::: TEXT EXCERPT :::
Like our tech overlords, Wall Street oligarchs are exaggerated versions of drug users themselves. These movers-and-shakers, responsible for lifting the country’s GDP like breasts suspended in a push-up bra, apparently do it, mostly, by continually dosing themselves with cocktails of smart drugs—nootropics, Adderall, Ritalin, modafinil. And that’s just to get through the workaday grind. On special occasions, however, “the Silicon Valley Technorati gather for a drug-heavy, sex-heavy party,” sometimes at “mansions,” or maybe just at “lavish homes,” “châteaus” or “beachfront properties,” where these bacchanals can last an entire weekend, aided by MDMA. In between orgasm and amphetamine, those in the Valley have have also begun to revisit psychedelics, a favorite substance of Steve Jobs, by adding microdosing to their toolkit.
::: INFORMATION GIVEN :::
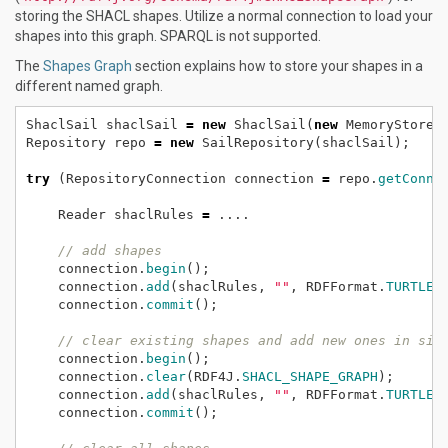
storing the SHACL shapes. Utilize a normal connection to load your
shapes into this graph. SPARQL is not supported.
The
Shapes Graph
section explains how to store your shapes in a
different named graph.
ShaclSail
shaclSail
=
new
ShaclSail(
new
MemoryStore(
Repository
repo
=
new
SailRepository(shaclSail);
try
(RepositoryConnection
connection
=
repo.
getConne
Reader
shaclRules
=
....
// add shapes
connection.
begin
();
connection.
add
(shaclRules,
""
,
RDFFormat.
TURTLE
,
connection.
commit
();
// clear existing shapes and add new ones in sin
connection.
begin
();
connection.
clear
(RDF4J.
SHACL_SHAPE_GRAPH
);
connection.
add
(shaclRules,
""
,
RDFFormat.
TURTLE
,
connection.
commit
();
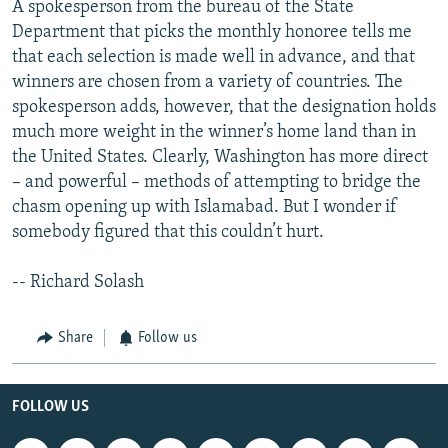
A spokesperson from the bureau of the State
Department that picks the monthly honoree tells me
that each selection is made well in advance, and that
winners are chosen from a variety of countries. The
spokesperson adds, however, that the designation holds
much more weight in the winner’s home land than in
the United States. Clearly, Washington has more direct
– and powerful – methods of attempting to bridge the
chasm opening up with Islamabad. But I wonder if
somebody figured that this couldn’t hurt.
-- Richard Solash
Share
Follow us
FOLLOW US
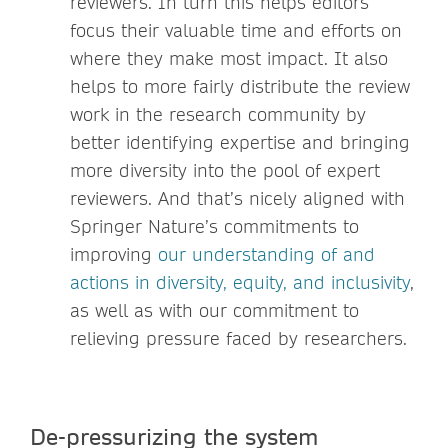
reviewers. In turn this helps editors
focus their valuable time and efforts on
where they make most impact. It also
helps to more fairly distribute the review
work in the research community by
better identifying expertise and bringing
more diversity into the pool of expert
reviewers. And that’s nicely aligned with
Springer Nature’s commitments to
improving
our understanding of and
actions in diversity, equity, and inclusivity
,
as well as with our commitment to
relieving pressure faced by researchers.
De-pressurizing the system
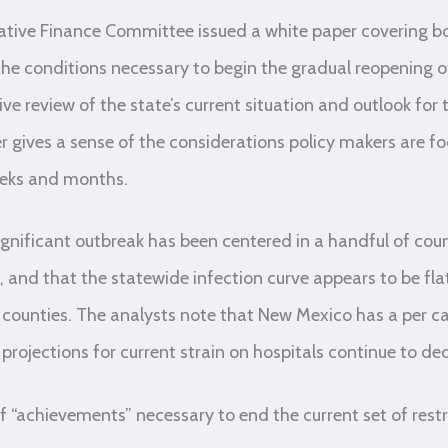
ative Finance Committee issued a white paper covering bo
e conditions necessary to begin the gradual reopening o
 review of the state’s current situation and outlook for 
per gives a sense of the considerations policy makers are 
eeks and months.
gnificant outbreak has been centered in a handful of count
, and that the statewide infection curve appears to be fl
 counties. The analysts note that New Mexico has a per c
projections for current strain on hospitals continue to dec
f “achievements” necessary to end the current set of restri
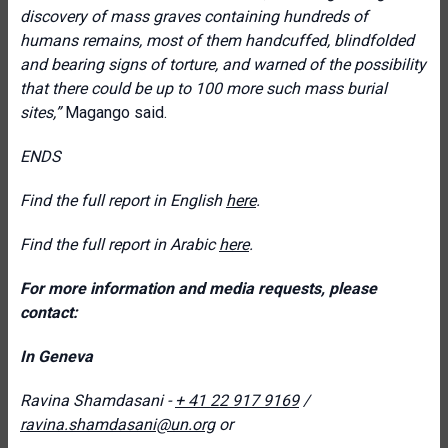
discovery of mass graves containing hundreds of
humans remains, most of them handcuffed, blindfolded
and bearing signs of torture, and warned of the possibility
that there could be up to 100 more such mass burial
sites,”
Magango said.
ENDS
Find the full report in English
here
.
Find the full report in Arabic
here
.
For more information and media requests, please
contact:
In Geneva
Ravina Shamdasani -
+ 41 22 917 9169
/
ravina.shamdasani@un.org
or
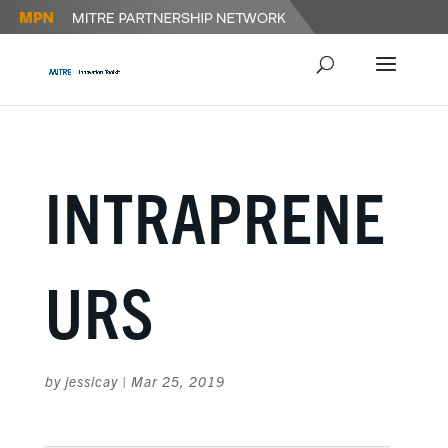
INTRAPRENE
URS
by
jessicay
|
Mar 25, 2019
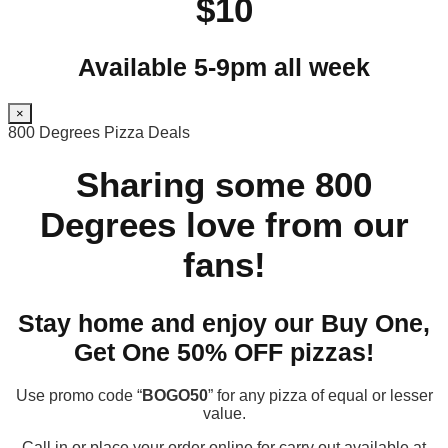
$10
Available 5-9pm all week
×
800 Degrees Pizza Deals
Sharing some 800
Degrees love from our
fans!
Stay home and enjoy our Buy One,
Get One 50% OFF pizzas!
Use promo code “
BOGO50
” for any pizza of equal or lesser
value.
Call in or place your order online for carry out available at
:::
• WHAT TO WORK ON
- a) Answer these questions from the passage on drug use in Silicon Valley and on Wall Street:
(i) Which smart drugs does it name?
(ii) Which drug helps weekend-long parties keep going?
(iii) Whose favorite substance were psychedelics?
- b) Pick up the passage on drug use in Silicon Valley and on Wall Street after its final sentence and carry it forward.

• OUTPUTS IN ORDER
- a)
(i) Nootropics, Adderall, Ritalin and modafinil.
(ii) MDMA.
(iii) Steve Jobs.

- b)
Willie Nelson on CBS This Morning, April 2, 2017
The pharmacological era isn’t all hidden away. It’s online, on TV, and slowly being absorbed into the marketplace. On YouTube, designed by the nerds/sex aficionados just mentioned, you’ll find DrugsLab, a channel of “three hot twenty-somethings” who get paid to get high by the Dutch government. Turn on the TV, and you might see country and folk legend Willie Nelson on CBS This Morning hyping Willie’s Reserve, his signature strain of marijuana. Forget Bitcoin; Marijuana stocks are the new Bitcoin. As one commentator put it:
“We are all drug users. Coffee, alcohol, cigarettes, weed, Viagra, ecstasy, anti-depressants, anti-anxiety pills and more—people are using these drugs on a weekly or even daily basis. Why do we all use drugs? Because drugs work. We all have our personal reasons for using—whether for pleasure or treating pain or otherwise. And of course many people face challenges from their drug use.”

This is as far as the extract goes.